Neuromorphic computing, also known as neuromorphic engineering, is an approach that mimics the human brain’s way of processing information. It involves designing hardware and software that simulate the brain’s neural and synaptic structures and functions, creating systems that can process data in a biologically inspired manner.
Neuromorphic computing
While neuromorphic computing might seem like a new field, its origins trace back to the 1980s. Pioneers Misha Mahowald and Carver Mead developed the first silicon retina, cochlea, and early silicon neurons and synapses that laid the foundation for the neuromorphic computing (NC) paradigm. This groundbreaking work set the stage for a more advanced understanding of how to design systems that closely resemble the brain’s operation.
As artificial intelligence (AI) systems continue to scale, they will require advanced hardware and software to keep up. NC could serve as a crucial accelerator for AI’s growth, improving performance in high-speed computing. Ongoing experiments are even exploring the potential of combining neuromorphic computing with quantum computing to push technological boundaries further.
According to Gartner, neuromorphic computing is one of the most promising new technologies for businesses. Professional services firm PwC also highlights the importance of exploring this technology. However noting that while it’s rapidly advancing, it hasn’t yet matured enough for widespread adoption.

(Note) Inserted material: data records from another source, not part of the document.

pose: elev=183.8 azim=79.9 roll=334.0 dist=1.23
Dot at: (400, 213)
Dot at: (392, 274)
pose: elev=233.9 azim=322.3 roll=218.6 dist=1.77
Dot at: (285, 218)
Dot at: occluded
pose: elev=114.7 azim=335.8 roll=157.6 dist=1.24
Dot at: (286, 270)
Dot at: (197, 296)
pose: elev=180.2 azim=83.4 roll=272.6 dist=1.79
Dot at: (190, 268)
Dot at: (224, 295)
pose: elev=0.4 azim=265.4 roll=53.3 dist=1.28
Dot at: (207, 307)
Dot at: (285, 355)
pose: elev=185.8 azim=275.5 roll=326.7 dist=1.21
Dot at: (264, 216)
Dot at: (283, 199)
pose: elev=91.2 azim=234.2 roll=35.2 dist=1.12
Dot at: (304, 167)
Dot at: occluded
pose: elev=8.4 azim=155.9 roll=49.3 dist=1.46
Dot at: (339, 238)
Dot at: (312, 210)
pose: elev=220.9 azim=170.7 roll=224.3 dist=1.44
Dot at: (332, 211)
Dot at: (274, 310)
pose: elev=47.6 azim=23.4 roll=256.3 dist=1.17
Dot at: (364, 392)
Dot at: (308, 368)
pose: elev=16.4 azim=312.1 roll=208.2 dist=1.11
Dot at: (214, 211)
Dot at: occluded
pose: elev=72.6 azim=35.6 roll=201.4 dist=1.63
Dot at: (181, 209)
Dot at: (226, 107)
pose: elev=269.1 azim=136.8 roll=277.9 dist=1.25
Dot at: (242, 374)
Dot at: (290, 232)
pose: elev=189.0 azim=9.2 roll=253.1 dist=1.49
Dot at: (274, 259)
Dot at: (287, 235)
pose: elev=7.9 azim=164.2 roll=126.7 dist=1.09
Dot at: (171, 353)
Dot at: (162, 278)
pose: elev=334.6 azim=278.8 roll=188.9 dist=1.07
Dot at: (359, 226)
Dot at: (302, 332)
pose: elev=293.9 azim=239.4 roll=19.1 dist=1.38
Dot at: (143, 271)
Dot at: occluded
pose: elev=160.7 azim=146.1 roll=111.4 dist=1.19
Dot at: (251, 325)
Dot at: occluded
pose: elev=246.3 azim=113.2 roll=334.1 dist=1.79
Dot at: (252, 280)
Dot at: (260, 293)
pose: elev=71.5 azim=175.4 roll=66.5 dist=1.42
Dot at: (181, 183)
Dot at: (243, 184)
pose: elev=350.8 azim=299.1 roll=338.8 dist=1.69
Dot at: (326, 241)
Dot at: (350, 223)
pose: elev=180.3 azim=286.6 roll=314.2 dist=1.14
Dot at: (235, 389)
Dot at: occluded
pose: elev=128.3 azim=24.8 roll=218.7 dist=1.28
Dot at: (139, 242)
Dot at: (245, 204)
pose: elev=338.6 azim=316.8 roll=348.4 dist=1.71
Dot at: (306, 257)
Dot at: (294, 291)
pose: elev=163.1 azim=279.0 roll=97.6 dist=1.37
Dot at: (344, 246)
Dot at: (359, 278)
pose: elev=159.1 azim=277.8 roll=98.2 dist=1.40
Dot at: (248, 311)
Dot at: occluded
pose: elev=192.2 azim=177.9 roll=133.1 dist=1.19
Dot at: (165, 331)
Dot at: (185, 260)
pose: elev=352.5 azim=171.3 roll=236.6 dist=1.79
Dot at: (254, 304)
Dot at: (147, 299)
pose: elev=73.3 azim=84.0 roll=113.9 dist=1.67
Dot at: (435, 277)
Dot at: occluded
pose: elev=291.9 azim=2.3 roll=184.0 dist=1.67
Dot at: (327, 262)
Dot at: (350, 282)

Drawing inspiration from the human brain, neuromorphic computing heavily relies on biology and neuroscience. Neurons, the fundamental units of the brain and nervous system, play a key role. When activated, they trigger the release of chemical and electrical signals through a network of synapses, enabling communication between neurons. These biological mechanisms are replicated in neuromorphic systems through spiking neural networks (SNNs), which are a type of artificial neural network composed of spiking neurons and synapses. These systems closely model the brain’s natural processes, bringing us closer to creating more intelligent, efficient computational systems.